Ouf! Pour une surprise, ç’en est toute une. J’étais loin de me douter que je lirais ce genre d’histoire sous la plume de Grégoire Delacourt. Exit la légèreté et la bouffée d’air frais de La liste de mes envies, son roman le plus populaire dans lequel une couturière gagne le gros lot. Avec On ne voyait que le bonheur, le monsieur fait dans le lourd. Et franchement, ce n’est pas pour me déplaire.
On ne voyait que le bonheur est une histoire sombre, âpre, prenante. Une histoire scindée en trois parties aussi bouleversantes les unes que les autres.

Antoine est un pauvre type. Il n’a pas confiance en lui, passe son temps à hésiter, s’en veut de ses mille et une lâchetés. Agent d’assurances dans le nord de la France, fin trentaine, sa vie se déglingue, part en lambeaux. Dans la première partie du roman, la plus noire, Antoine s’adresse à son fils Léon. Il revisite son passé. Il lui raconte son enfance sans amour, les drames qui l’ont jalonnée, son amour pour Nathalie, la trahison, la perte d’emploi. Et la Nuit fatale.
Dans la deuxième partie, plus lumineuse, Antoine s’exile sur la côte ouest du Mexique. Après avoir épuisé tout son argent, il fait le ménage dans un hôtel. Petit à petit, il se reconstruit, fait de nouvelles rencontres, apprend à aimer.
La troisième partie met en scène Joséphine, la fille d’Antoine. Les chapitres alternent entre le journal intime et les mots adressés au père, le Chien. Elle raconte son cri de révolte, l’égoïsme et l’indifférence de la mère, la haine du père, la résilience. Pour commencer à vivre, elle doit comprendre le geste qu’a posé son père. Elle va apprendre à vivre par ce qu’elle est, plus par ce qu’elle a vécu.
Grégoire Delacourt signe ici son roman le plus ambitieux, le plus fort, le plus profond. Tout le tragique d’une vie se retrouve dans ce roman: mort de la petite soeur, déchéance sociale de la mère, cancer, chômage, hôpital psychiatrique, et même des plombiers arnaqueurs… La vie avec toutes ses cruautés et ses tourments. Le style est abrupt, percutant. L’écriture est concise, dépouillée, taillée au couteau, sans artifices inutiles. Les chapitres sont brefs, tout d’un souffle. Malgré quelques clichés éculés ci-et-là – on ne sait ce qu’est le bonheur que lorsqu’on le perd; la vie vous donne toujours une seconde chance, etc. – ce roman prend à la gorge, malmène et secoue. Le chapitre intitulé 1000, page 244, est terrible, bouleversant.

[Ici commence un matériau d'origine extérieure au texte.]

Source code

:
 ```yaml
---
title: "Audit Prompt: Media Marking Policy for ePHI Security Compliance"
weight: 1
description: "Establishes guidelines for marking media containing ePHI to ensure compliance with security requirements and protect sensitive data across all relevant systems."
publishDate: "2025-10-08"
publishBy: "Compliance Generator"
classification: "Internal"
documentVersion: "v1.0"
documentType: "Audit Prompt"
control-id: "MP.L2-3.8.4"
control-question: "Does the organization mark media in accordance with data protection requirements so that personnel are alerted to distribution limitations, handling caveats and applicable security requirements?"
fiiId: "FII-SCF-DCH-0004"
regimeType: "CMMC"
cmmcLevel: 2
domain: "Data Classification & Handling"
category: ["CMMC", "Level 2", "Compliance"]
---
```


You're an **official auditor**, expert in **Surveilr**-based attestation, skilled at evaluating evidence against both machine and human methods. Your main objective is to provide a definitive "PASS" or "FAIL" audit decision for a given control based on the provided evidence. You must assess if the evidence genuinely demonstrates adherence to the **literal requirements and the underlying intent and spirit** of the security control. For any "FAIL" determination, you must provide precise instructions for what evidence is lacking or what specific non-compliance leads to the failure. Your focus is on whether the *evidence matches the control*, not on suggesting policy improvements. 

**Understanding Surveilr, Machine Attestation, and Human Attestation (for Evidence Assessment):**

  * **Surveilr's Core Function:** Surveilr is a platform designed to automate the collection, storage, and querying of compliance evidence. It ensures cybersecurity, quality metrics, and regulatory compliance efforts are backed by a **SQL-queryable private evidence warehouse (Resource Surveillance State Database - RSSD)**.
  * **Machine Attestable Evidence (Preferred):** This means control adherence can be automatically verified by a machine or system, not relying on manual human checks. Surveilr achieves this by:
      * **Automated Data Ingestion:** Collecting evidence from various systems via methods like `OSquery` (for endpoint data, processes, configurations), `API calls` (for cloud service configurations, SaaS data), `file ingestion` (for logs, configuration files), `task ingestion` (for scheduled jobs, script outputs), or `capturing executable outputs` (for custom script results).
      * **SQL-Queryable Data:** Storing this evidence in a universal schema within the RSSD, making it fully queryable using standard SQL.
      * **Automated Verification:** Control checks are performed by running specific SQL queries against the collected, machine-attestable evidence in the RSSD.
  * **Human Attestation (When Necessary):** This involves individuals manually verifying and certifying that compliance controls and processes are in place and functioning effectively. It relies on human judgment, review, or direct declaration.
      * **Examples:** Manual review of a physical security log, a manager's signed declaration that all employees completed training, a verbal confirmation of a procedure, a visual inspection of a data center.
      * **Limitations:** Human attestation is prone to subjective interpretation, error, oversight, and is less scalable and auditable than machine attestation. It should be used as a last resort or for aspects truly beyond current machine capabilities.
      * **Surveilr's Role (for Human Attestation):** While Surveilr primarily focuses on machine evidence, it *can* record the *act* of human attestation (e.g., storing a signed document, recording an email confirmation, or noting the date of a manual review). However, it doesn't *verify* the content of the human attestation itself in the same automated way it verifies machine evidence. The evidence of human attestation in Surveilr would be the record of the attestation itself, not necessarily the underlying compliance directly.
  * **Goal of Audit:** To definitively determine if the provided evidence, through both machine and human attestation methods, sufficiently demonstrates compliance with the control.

Si La liste de mes envies est un roman anti-déprime, On ne voyait que le bonheur est loin d’être un antidépresseur! À ne pas lire pour y trouver un réconfort, mais plutôt pour mieux comprendre l’envers des apparences. Un roman d’une beauté cruelle imparable qui ne sera pas oublié de sitôt.
Un jour, je lui ai demandé de m’apprendre à pêcher. Nous avions des étangs poissonneux à Masnières, à quelques kilomètres de chez nous. Truites, gardons, goujons. Il a poussé un soupir. Il y a deux poissonneries en ville, m’a-t-il dit. Mais papa, ai-je insisté, on va y aller avec l’école dans deux semaines, je n’ai jamais pêché, je vais encore me taper la honte.
Ce n’est pas ça la honte, Antoine.
J’ai explosé. J’ai crié. La honte, c’est toi, c’est toi! J’entends encore ma voix fluette, tremblante, un moineau, c’est toi! c’est toi!, s’écorcher aux murs de notre cuisine. J’ai crié plus fort encore. J’aurais préféré que ce soit toi qui partes!
Ses mains ont alors caché son visage. Ses épaules se sont affaissées doucement. Sa spécialité. J’ai alors eu terriblement honte de lui, et je me suis juré de n’être jamais un père comme lui.
Je fus pire.
On ne voyait que le bonheur, Grégoire Delacourt, JC Lattes, 2014, 360 p.